藤原誠信 (FUJIWARA no Sanenobu)
藤原 誠信(ふじわら の さねのぶ、康保元年(964年) - 長保3年9月3日 (旧暦)(1001年9月27日)は、平安時代中期の公卿。
太政大臣藤原為光の長男。
従三位、参議、左衛門督。
幼少時には、7歳で『李嶠百二十詠』という詩集を暗証する等の物覚えの良さを見せた。
父の為光も誠信の為に、当時の有名な文人源為憲に貴族の幼童用の教科書『口遊』の編纂を依頼したり、あるいはに異母兄の摂政藤原兼家に懇願を重ねて参議に就任させたりと、大いに将来を期待していた。

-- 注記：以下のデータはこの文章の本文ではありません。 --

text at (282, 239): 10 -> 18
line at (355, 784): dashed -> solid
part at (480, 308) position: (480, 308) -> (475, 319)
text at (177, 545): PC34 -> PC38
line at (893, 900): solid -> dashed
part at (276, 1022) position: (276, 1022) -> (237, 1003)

(なお、この際に為光が、誠信の競争相手であった小野宮流の藤原実資の悪口を兼家に吹聴していたとされる(『小右記』))
しかし、長ずるにつれ、父同様に政治能力に欠けてる事が明らかになり、その上酒好きで酒席での失態も多かった。
切れ者であった同母弟の藤原斉信に比して人望を失っていった。
欠員ができた中納言への昇格を望み、あらかじめ斉信に対し自分を出し抜いて昇任申請をしないよう言い含めるが、誠信の能力に疑問を抱く藤原道長の後押しを受けた斉信が中納言に任ぜられた。
このことにより誠信は、道長と斉信を深く恨み、憤激・絶食の末に病を得て没した。
『大鏡』の描写によればその有様は、握り締めた手の指が手の甲を突き破るほど凄まじいものであったという。